• Source extract:
Survival of Helicobacter pylori in gastric acidic territory

Abstract

Background: Helicobacter pylori is well adapted to colonize the epithelial surface of the human gastric mucosa and can cause persistent infections. In order to infect the gastric mucosa, it has to survive in the gastric acidic pH. This organism has well developed mechanisms to neutralize the effects of acidic pH.

Objective: This review article was designed to summarize the various functional and molecular aspects by which the bacterium can combat and survive the gastric acidic pH in order to establish the persistent infections.

Methods: We used the keywords (acid acclimation, gastric acidic environment, H. pylori and survival) in combination or alone for pubmed search of recent scientific literatures. One hundred and forty one papers published between 1989 and 2016 were sorted out. The articles published with only abstracts, other than in English language, case reports and reviews were excluded.

Results: Many literatures describing the role of several factors in acid survival were found. Recently, the role of several other factors has been claimed to participate in acid survival.

Conclusion: In conclusion, this organism has well characterized mechanisms for acid survival.

Keywords: Helicobacter pylori; acid acclimation; gastric acidic environment; survival.

Figure 1

Hydrolysis of urea by urease. Urease breaks down the urea to form carbamate and NH₃. Carbamate is further decomposed to produce carbonic acid and NH₃. Carbonic acid is broken down spontaneously aqueous to produce H₂O and CO₂. Therefore, one molecule of urea after hydrolysis produces two molecules of ammonia (NH₃) and one molecule of carbon dioxide (CO₂). CO₂ and NH₃ are defused to periplasm where α-carbonic anhydrase catalyzes the breakdown of CO₂ to produce HCO₃⁻ and H⁺. The H⁺ produced combines with NH₃ to produce NH₄⁺.

Figure 2

The metallo-enzyme, urease requires nickel (Ni) for its activity. Ni slowly enters the outer membrane through porin (outer membrane protein) and actively enters through FecA3/FrpB4 proteins anchored in outer membrane and crosses inner membrane through NixA (inner membrane protein). However, in acidic pH more Ni is required for increased activity of urease and for the active transport of essential molecules (Ni), ExbD provides energy to the outer membrane. Urea enters the outer membrane through the porin and inner membrane through UreI (found in inner membrane) which opens in acid exposure of bacteria. Endogenously produced by arginase in urea cycle (during in vitro survival) and exogenously entered urea molecules are hydrolyzed by urease to ammonia (NH₃) and carbon dioxide (CO₂). ArsR regulates urease gene cluster expression. Ammonia (NH₃) produced is diffused out and binds with proton (H⁺) leading to the neutralization of acidic pH. However, NH₃ is also converted to ammonium (NH₄⁺) inside the cell (cytoplasm and periplasm) which is toxic to the bacteria. The cytoplasmic NH₄⁺ is assimilated to glutamate (GLT) by GDH and to glutamine (GLN) by GS. GLN can diffuse to periplasmic space or can be converted to aspergine (ASN) by GatCAB aminoacyl-tRNA amidotransferase (GatCAB) and then can diffuse to periplasmic space. GLN and ASN bind with water molecule and led to the formation of NH₄⁺ and catalyzed by Ggt and AsnB respectively. Finally the NH₄⁺ exits to the bacterial cell and increases the pH that leads to the survival of bacteria at acidic pH.

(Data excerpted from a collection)
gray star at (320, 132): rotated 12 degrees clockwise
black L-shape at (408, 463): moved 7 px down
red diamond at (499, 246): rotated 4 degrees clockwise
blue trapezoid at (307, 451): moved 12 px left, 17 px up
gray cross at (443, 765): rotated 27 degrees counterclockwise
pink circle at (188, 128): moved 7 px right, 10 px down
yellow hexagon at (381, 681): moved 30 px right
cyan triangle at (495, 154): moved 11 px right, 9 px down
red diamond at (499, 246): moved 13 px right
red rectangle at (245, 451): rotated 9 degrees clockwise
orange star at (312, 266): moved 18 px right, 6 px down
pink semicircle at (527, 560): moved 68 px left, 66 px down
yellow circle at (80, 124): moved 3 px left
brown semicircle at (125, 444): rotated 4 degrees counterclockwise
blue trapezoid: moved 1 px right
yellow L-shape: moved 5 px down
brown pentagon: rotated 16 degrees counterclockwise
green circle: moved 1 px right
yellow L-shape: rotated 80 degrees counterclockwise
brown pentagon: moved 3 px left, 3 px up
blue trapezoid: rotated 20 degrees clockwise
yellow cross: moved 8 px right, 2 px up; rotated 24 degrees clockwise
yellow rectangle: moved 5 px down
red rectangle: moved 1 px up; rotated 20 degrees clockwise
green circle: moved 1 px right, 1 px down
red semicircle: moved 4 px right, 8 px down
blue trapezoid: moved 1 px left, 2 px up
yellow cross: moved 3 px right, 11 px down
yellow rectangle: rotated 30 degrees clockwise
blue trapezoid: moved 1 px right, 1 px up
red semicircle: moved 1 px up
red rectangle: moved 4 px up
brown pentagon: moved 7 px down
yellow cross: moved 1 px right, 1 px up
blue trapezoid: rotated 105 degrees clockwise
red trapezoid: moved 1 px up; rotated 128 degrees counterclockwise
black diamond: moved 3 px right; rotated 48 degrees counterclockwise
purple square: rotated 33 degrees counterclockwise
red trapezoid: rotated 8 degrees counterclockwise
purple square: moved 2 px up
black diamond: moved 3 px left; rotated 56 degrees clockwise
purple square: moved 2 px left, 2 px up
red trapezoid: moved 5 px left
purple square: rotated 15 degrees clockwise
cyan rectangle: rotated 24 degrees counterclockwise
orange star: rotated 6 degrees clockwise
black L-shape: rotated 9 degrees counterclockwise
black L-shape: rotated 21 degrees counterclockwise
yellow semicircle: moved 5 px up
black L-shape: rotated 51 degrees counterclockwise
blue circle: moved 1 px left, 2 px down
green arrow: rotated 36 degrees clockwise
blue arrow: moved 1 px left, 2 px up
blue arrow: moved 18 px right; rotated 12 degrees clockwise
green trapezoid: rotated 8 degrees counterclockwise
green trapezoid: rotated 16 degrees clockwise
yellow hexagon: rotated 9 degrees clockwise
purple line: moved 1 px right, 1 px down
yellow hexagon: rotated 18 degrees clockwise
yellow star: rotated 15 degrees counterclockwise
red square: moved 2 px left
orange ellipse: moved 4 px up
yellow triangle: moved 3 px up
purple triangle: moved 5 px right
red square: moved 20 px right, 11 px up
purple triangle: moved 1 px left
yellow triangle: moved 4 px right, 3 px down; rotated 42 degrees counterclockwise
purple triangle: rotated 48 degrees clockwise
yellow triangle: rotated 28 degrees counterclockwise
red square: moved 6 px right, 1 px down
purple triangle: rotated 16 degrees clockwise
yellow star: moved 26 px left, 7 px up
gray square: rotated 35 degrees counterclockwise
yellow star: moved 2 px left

• Assignment:
According to the Helicobacter pylori review, which inner membrane protein does urea pass through?

• Problem solution:
UreI, which opens when the bacteria are exposed to acid.